Aisha Moussa Saeed: another woman member of this Sovereign Council, she is an English teacher, activist, and was among the most critical of the military regime led by General al-Burhan.

Mohammed al-Fakki Suleiman: At 40, he is the youngest member of this Sovereign Council. A former journalist, he is a member of a small political party, the Unionist Party.

Mohamed Osman Hassan al-Tayeshi: activist from Darfur, former member of the Sadiq al Mahdi Ummah party. Very popular, he was the president of the student union of the University of Khartoum. It represents the desire to include minorities in this government.

Hassan Mohamed Sheikh Idriss: At 80, he is the oldest member of this council. As a lawyer, he was a member of the government in the 1980s, during a brief period of democratic openness.

Al Siddiq Tawer Kafi: Originally from South Kordofan State, he is a member of the Baath Socialist Party, a movement associated with Arab nationalism.
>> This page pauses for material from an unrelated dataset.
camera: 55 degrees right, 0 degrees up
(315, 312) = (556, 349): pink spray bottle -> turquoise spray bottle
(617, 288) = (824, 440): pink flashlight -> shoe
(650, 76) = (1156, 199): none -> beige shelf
This is probably the most contested civil appointment, according to some researchers, as the Natives believe it is not representative of its region of origin; especially since his two brothers were senior officials of the National Congress of Omar al-Bashir.

The Military Faces

The five men in uniform sitting on the Sovereign Council are all figures of the old regime of Bashir, and they all sat on the Military Council after the fall of their former boss.
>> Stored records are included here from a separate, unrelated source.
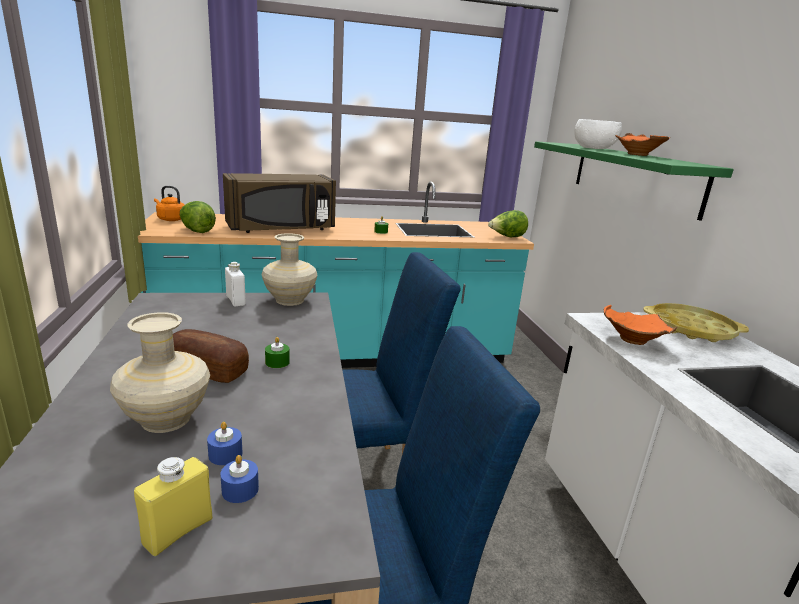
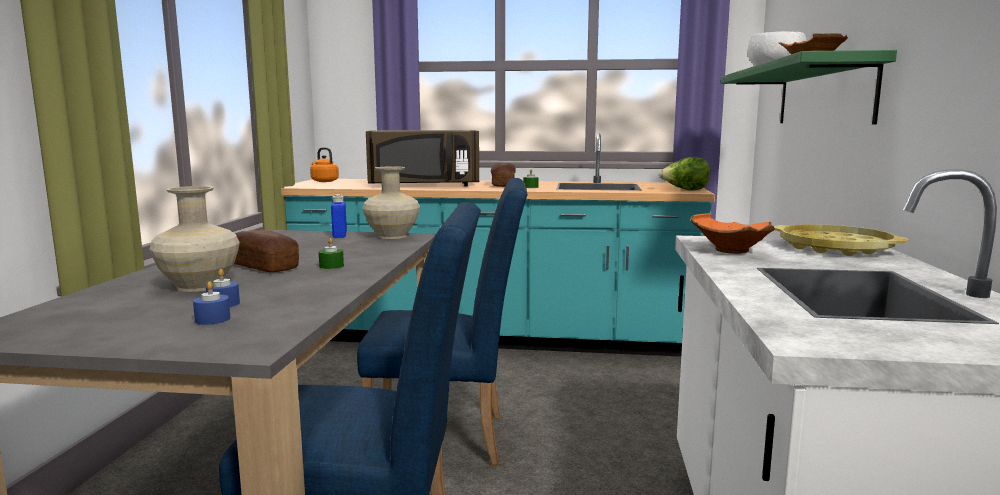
camera: 20 degrees right, 10 degrees down
(178, 531) = (142, 331): yellow bottle -> none
(197, 231) = (338, 186): lettuce -> none
(236, 300) = (339, 235): white bottle -> blue bottle
(352, 227) = (503, 184): none -> bread

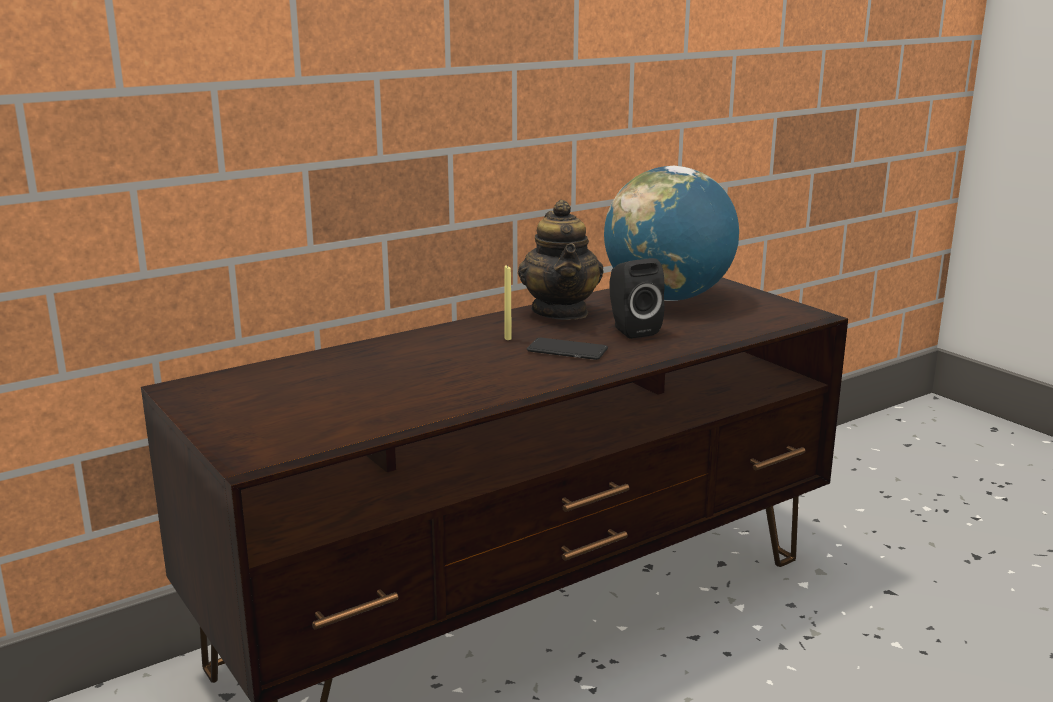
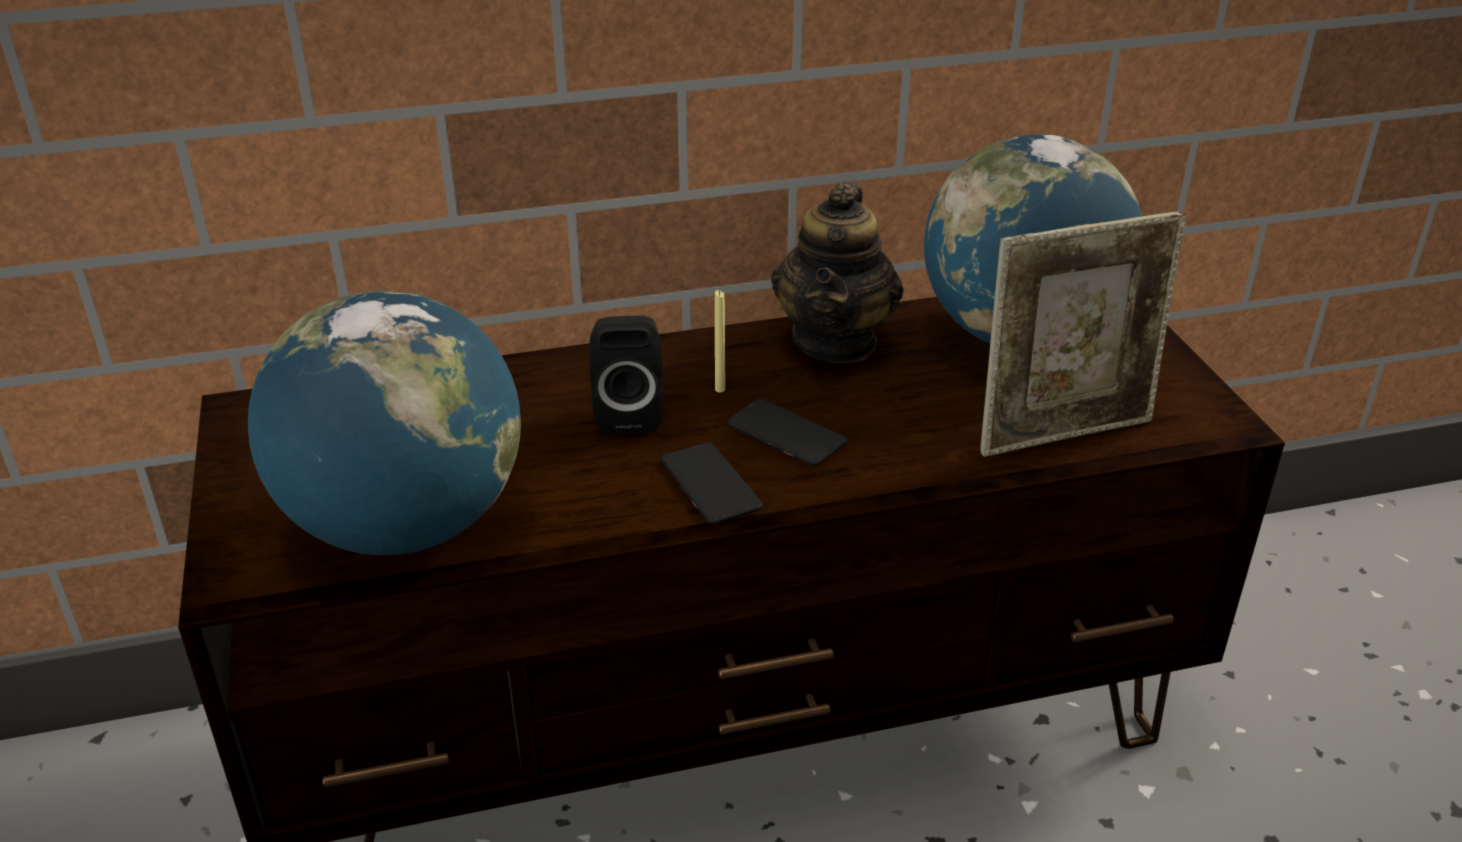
camera: 20 degrees right, 15 degrees up
(353, 419) = (405, 525): none -> globe
(540, 375) = (710, 485): none -> phone
(631, 330) = (912, 404): black speaker -> black speaker (629, 413)
(728, 329) = (1064, 432): none -> picture frame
General Abdel Fattah al-Burhan: career soldier, former commander of the army, he was the leader of the Military Council, and will now preside over the new institution during the first months of the transition … He has was stationed in Darfur and according to the researcher Sarra Majdoub was one of the main architects of the repression of the regime of Omar el-Bashir in this region.

General Mohamed Hamdan Daglo, alias Hemetti: the leader of the Rapid Support Forces, this militia accused of abuses in Darfur and responsible for shooting protesters in recent months. He has established himself as the strongman of Khartoum.

General Chamseddine Kabbachi: until now spokesman of the Transitional Military Council.

General Yassir Alatta: Commander of the Army after Al Burhane. He served for more than ten years as a military attaché in various Arab countries.

General Ibrahim Gabir: Commander of the Navy.